Thursday, December 8, 2016

Which states are the deadliest to drive in?

According to the National Highway Traffic Safety Administration, more than 35,000 people lost their lives in traffic crashes last year, marking the largest annual increase in 50 years. With the roads being a dangerous place, where are the worst places to drive?

Montana.

The Auto Insurance Center compiled 11 years of fatal crash data from NHTSA and ranked states by fatalities per 100,000 residents. Topping the list by a rather large margin is Montana with 108.12 traffic deaths for every 100,000 residents. Check out the map to the right.

With the exception of Montana, a majority of the states with high fatality rates are concentrated in two areas: the South and three connected states in the Midwest. Glean what you will from that information, but several theories may help explain Montana’s high rate of traffic deaths.

To start, Montana has speed limits of up to 80 mph. Trucks are limited to 65 mph, one of the largest speed differentials in the nation. High passenger speeds mixed with significantly lower heavy-duty commercial vehicle speeds is a recipe for disaster.

Second, seat belt use in Montana in 2015 was the fourth worst in the United States (77 percent), followed only by New Hampshire (69.5 percent), South Carolina (73.6 percent) and Massachusetts (74.1 percent). The national average was 88.5 percent.

Lastly, Montana ranks sixth in highest percentage of traffic deaths where a blood alcohol content of 0.08 or higher was involved (38 percent) in 2014. In fatal crashes involving a BAC of 0.15 or higher, Montana tied Rhode Island for highest percentage of crashes in the state at 30 percent.

With high speeds, large speed differentials, low seat belt usage and a lot of drinking and driving going on, it’s not too surprising that Montana’s fatal crash rate is the highest in the nation.

Let’s not forget the fact that Montana is among the most rural states in the country, placing firehouses and hospitals further away when compared to more urban and suburban areas. Your chances of survival decrease each passing minute it takes for emergency crews to respond.

Indiana drivers should be required to take anger management courses before obtaining a driver’s license. More than 12 deaths per 100,000 residents were the result of road rage in the Hoosier State. In a distant second was South Carolina with a rate of six deaths.
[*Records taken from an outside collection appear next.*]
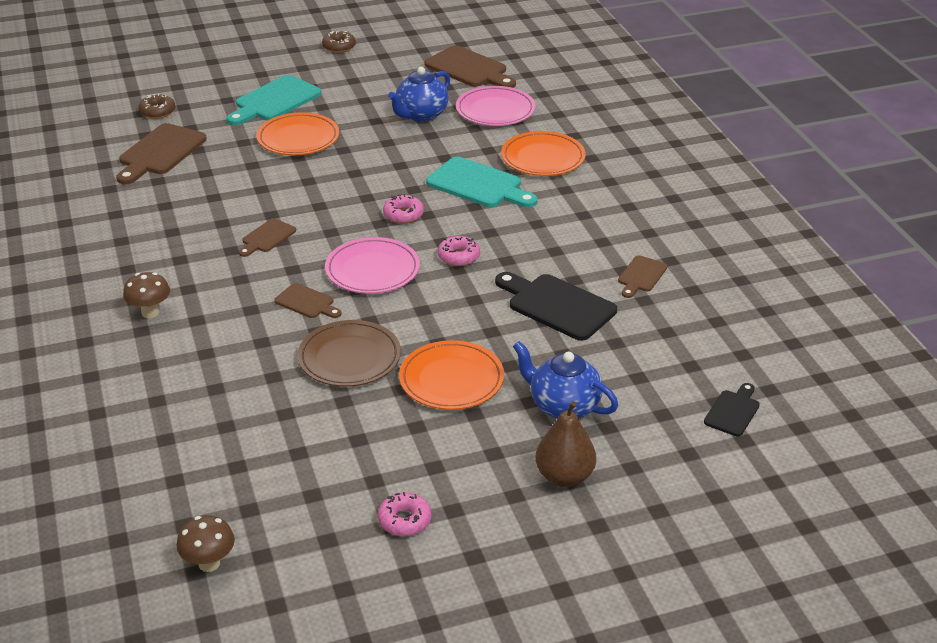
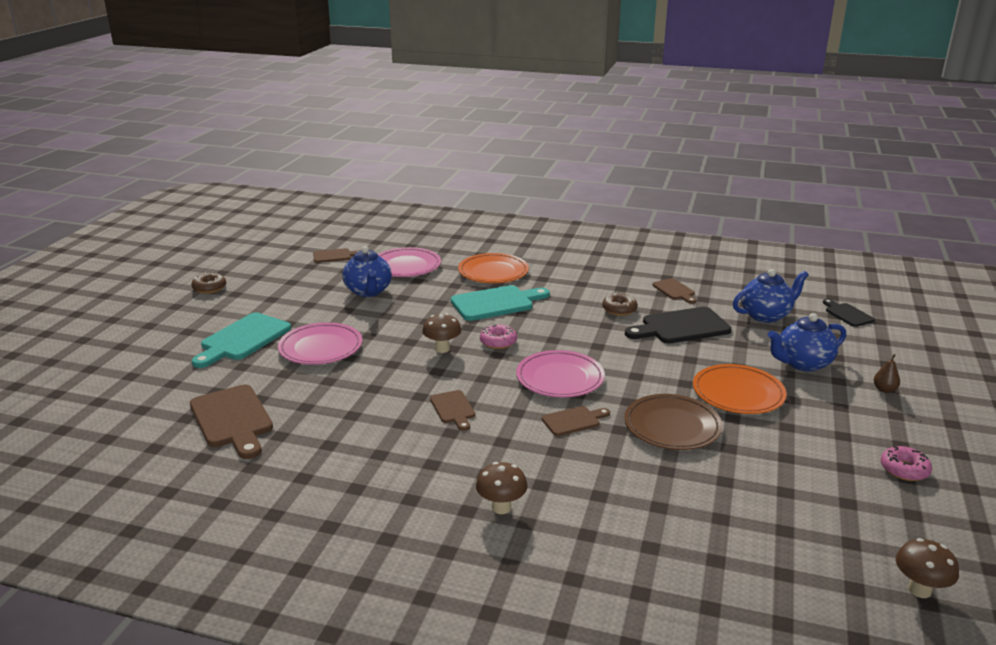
camera: 55 degrees left, 10 degrees down
brown donut [138,94,176,119] -> brown donut moved to [602,293,638,316]
turquoise cutting board [226,75,321,125] -> turquoise cutting board turned 45 degrees clockwise [191,313,291,368]
orange plate [257,112,339,155] -> pink plate [278,322,362,364]
brown cutting board [424,45,516,88] -> brown cutting board [313,248,361,263], size x0.55
pink donut [438,236,480,266] -> none
brown pear [535,401,596,487] -> brown pear [874,354,900,393], size x0.51
none -> brown mushroom [422,313,461,353]
none -> blue teapot [733,269,809,323]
Be attentive when driving through Mississippi and Wyoming. In those states, more than 90 deaths per 100,000 residents occurred because drivers could not stay in the proper lane.

Weather played a major factor in the South and northern Great Plains. Mississippi, Kentucky, West Virginia, Alabama and South Carolina were the top five states reporting deaths when rain was a factor. As for snow, Wyoming, North Dakota, Montana, Alaska and Michigan experienced the most traffic deaths per capita.

To see the entire AIC report, click here.

A lot of factors lead to traffic deaths. The most you can do is be a safe driver and hope the crazies stay out of your way.